There are several different platforms that can be used for distributed computing. One of the most popular is the Berkeley Open Infrastructure for Network Computing (BOINC). BOINC is a cross-platform application that can be run on Windows, Linux, UNIX and Mac OS X computers. Individual project websites will usually include the minimum computer specifications — type of processor and graphics card — that is needed to run a BOINC project. For example, a computer with a dual core processor with 1GB RAM and 256MB graphics card would be more than sufficient.
Much of the technology behind these projects is shared with respect to the distributed computing clients. You can use one client and participate in a range of charitable causes. This makes it easy to donate to one or more causes, or change the causes you’re helping later on.
The client is largely a ‘set and forget’ application — install it, set up an account and then let it run.
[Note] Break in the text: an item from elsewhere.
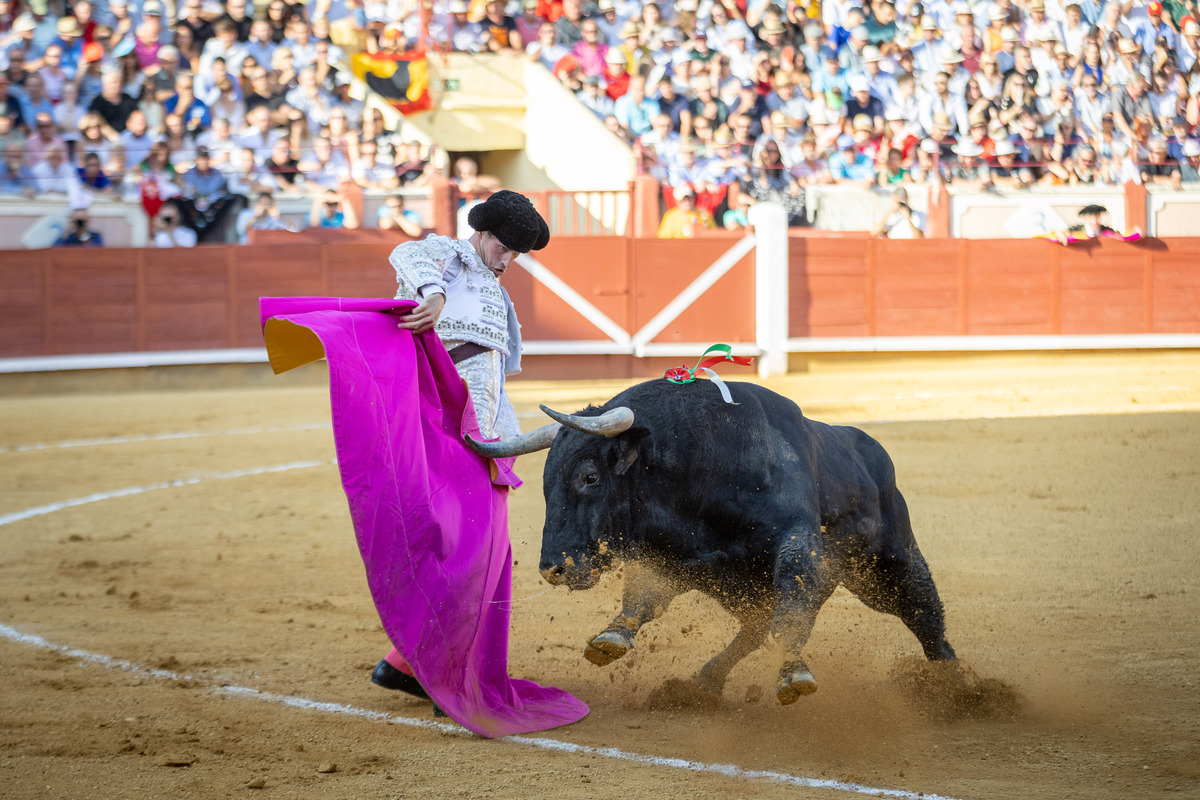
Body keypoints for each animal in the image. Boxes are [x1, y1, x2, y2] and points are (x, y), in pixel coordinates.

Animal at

In your account, you can view detailed statistics on your participation — total units of work processed, the number of units being completed per hour and how your contribution compares to others. The statistical feature means you can band together with others working on the same project to form ‘teams’ (by work, hobby group, country and more) which then compete for the top spot in the rankings — friendly competition that serves to drive bigger contributions to the project!